▶ **WHAT IS REQUIRED**: Rewrite the items from the start through the line containing "genus: Phillyrea", replacing every "common name" with "vernacular name" and leaving everything else unchanged.
= = = =
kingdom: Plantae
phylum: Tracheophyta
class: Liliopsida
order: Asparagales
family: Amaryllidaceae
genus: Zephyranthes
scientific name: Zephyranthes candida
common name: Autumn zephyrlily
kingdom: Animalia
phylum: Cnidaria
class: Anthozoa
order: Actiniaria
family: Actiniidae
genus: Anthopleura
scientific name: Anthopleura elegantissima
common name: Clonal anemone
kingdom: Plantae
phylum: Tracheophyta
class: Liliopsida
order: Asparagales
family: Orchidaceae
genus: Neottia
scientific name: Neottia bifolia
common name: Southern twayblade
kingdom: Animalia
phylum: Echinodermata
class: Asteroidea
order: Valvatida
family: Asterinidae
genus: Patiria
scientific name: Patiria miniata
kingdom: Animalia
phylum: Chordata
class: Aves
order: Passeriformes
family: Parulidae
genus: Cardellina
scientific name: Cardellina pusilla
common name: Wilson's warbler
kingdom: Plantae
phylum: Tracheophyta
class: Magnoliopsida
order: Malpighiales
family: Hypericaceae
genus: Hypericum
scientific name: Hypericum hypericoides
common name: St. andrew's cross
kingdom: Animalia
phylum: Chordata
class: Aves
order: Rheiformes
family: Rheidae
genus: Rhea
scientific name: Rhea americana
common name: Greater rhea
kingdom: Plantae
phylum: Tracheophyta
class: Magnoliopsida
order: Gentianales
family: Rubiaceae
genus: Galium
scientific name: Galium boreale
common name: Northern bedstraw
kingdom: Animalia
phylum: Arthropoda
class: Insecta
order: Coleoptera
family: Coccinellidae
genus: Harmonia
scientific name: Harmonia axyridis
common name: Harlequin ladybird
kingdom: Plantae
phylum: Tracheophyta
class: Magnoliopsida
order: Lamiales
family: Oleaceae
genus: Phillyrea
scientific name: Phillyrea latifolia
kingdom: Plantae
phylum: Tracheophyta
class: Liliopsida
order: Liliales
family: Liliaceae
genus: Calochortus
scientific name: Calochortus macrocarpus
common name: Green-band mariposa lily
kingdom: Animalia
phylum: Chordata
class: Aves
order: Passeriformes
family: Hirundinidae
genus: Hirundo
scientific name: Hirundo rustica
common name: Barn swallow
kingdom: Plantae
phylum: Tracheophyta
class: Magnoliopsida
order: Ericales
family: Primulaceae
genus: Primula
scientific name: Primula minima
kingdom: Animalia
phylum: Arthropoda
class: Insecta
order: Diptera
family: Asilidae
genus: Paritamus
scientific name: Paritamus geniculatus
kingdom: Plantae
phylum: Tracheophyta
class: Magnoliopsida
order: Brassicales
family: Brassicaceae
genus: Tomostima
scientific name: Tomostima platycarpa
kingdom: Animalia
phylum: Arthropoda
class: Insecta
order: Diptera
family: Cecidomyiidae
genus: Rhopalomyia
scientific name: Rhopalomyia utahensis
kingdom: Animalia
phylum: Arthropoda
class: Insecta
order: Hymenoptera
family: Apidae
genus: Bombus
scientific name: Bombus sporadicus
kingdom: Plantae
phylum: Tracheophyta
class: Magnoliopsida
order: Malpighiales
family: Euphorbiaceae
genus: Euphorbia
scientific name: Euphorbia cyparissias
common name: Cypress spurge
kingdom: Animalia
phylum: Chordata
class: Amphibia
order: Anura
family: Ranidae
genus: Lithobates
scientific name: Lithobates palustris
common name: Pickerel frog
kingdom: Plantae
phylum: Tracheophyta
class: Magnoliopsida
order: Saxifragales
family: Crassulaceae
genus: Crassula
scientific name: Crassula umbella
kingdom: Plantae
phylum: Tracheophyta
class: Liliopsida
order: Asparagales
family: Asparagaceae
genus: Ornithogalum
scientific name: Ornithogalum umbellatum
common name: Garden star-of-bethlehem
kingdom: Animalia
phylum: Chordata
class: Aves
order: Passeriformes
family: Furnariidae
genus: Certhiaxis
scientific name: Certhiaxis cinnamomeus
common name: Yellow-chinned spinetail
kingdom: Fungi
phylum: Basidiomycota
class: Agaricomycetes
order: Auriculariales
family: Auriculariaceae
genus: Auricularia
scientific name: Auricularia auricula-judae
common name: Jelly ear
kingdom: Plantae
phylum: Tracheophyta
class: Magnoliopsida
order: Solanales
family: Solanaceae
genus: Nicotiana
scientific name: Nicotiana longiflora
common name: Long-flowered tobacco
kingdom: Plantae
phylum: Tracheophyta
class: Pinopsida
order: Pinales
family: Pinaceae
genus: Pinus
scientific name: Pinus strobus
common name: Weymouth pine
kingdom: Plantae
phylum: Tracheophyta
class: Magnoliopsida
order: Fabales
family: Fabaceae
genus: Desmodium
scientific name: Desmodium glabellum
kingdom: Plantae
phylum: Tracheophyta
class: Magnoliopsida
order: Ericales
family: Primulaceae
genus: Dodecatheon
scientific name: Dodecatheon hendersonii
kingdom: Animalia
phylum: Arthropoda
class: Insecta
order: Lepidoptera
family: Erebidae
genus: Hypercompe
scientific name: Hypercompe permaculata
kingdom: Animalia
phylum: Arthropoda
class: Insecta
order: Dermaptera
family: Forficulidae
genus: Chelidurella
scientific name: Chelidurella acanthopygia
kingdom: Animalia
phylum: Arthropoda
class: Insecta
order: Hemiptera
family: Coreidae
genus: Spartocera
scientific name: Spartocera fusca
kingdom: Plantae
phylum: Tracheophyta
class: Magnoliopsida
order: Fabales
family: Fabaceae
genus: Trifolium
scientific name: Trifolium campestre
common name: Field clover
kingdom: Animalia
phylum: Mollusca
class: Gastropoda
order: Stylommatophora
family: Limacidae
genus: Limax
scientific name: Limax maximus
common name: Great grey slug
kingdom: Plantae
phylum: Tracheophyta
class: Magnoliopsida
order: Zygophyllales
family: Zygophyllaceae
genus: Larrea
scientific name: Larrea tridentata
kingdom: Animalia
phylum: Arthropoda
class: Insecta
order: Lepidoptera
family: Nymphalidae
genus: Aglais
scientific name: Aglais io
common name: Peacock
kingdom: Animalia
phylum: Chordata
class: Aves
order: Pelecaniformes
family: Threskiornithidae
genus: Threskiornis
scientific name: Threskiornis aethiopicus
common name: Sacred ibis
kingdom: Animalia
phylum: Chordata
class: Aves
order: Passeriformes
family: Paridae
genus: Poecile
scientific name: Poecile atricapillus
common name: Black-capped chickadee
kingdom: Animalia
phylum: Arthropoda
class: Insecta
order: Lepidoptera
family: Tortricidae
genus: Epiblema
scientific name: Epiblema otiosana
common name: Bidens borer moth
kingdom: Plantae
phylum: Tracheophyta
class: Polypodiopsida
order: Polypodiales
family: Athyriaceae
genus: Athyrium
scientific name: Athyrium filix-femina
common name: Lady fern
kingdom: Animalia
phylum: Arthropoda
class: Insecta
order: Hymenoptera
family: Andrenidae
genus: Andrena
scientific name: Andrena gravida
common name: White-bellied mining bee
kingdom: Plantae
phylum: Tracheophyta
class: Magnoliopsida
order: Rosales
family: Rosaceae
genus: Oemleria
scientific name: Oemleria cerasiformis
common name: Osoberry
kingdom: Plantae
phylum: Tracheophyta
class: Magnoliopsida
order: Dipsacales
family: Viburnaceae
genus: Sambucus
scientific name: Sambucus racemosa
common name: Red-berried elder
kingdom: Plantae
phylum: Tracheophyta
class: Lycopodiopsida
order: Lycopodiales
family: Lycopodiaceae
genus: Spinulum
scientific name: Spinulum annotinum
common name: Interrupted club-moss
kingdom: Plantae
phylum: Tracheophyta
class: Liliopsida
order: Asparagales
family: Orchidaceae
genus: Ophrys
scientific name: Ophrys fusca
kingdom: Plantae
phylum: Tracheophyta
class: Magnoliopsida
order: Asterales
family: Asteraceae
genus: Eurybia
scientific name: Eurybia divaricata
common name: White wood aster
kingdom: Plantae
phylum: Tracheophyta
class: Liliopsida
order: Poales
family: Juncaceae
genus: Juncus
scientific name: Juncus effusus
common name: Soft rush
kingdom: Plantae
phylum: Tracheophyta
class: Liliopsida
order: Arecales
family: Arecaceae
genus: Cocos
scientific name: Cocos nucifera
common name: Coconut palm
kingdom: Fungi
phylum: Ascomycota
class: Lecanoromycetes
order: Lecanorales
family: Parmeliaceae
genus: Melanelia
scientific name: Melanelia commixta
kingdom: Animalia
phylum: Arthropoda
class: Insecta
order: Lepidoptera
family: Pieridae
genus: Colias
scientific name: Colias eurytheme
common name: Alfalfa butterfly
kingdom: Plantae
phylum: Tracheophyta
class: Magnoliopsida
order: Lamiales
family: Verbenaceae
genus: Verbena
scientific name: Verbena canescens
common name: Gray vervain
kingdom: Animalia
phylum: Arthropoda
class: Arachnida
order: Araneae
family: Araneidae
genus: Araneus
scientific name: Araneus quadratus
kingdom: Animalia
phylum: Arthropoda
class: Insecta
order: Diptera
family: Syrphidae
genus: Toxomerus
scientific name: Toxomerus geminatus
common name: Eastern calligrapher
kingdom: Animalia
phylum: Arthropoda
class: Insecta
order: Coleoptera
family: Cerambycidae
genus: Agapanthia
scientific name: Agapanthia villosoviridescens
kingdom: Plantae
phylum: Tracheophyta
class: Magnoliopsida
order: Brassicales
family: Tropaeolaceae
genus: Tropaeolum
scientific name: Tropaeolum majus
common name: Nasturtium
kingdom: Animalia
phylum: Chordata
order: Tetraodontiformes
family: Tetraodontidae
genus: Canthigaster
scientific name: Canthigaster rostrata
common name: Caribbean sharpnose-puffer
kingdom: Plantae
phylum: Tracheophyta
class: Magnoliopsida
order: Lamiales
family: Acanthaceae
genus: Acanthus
= = = =
▶ **RESPONSE TO THIS EXERCISE**:
kingdom: Plantae
phylum: Tracheophyta
class: Liliopsida
order: Asparagales
family: Amaryllidaceae
genus: Zephyranthes
scientific name: Zephyranthes candida
vernacular name: Autumn zephyrlily
kingdom: Animalia
phylum: Cnidaria
class: Anthozoa
order: Actiniaria
family: Actiniidae
genus: Anthopleura
scientific name: Anthopleura elegantissima
vernacular name: Clonal anemone
kingdom: Plantae
phylum: Tracheophyta
class: Liliopsida
order: Asparagales
family: Orchidaceae
genus: Neottia
scientific name: Neottia bifolia
vernacular name: Southern twayblade
kingdom: Animalia
phylum: Echinodermata
class: Asteroidea
order: Valvatida
family: Asterinidae
genus: Patiria
scientific name: Patiria miniata
kingdom: Animalia
phylum: Chordata
class: Aves
order: Passeriformes
family: Parulidae
genus: Cardellina
scientific name: Cardellina pusilla
vernacular name: Wilson's warbler
kingdom: Plantae
phylum: Tracheophyta
class: Magnoliopsida
order: Malpighiales
family: Hypericaceae
genus: Hypericum
scientific name: Hypericum hypericoides
vernacular name: St. andrew's cross
kingdom: Animalia
phylum: Chordata
class: Aves
order: Rheiformes
family: Rheidae
genus: Rhea
scientific name: Rhea americana
vernacular name: Greater rhea
kingdom: Plantae
phylum: Tracheophyta
class: Magnoliopsida
order: Gentianales
family: Rubiaceae
genus: Galium
scientific name: Galium boreale
vernacular name: Northern bedstraw
kingdom: Animalia
phylum: Arthropoda
class: Insecta
order: Coleoptera
family: Coccinellidae
genus: Harmonia
scientific name: Harmonia axyridis
vernacular name: Harlequin ladybird
kingdom: Plantae
phylum: Tracheophyta
class: Magnoliopsida
order: Lamiales
family: Oleaceae
genus: Phillyrea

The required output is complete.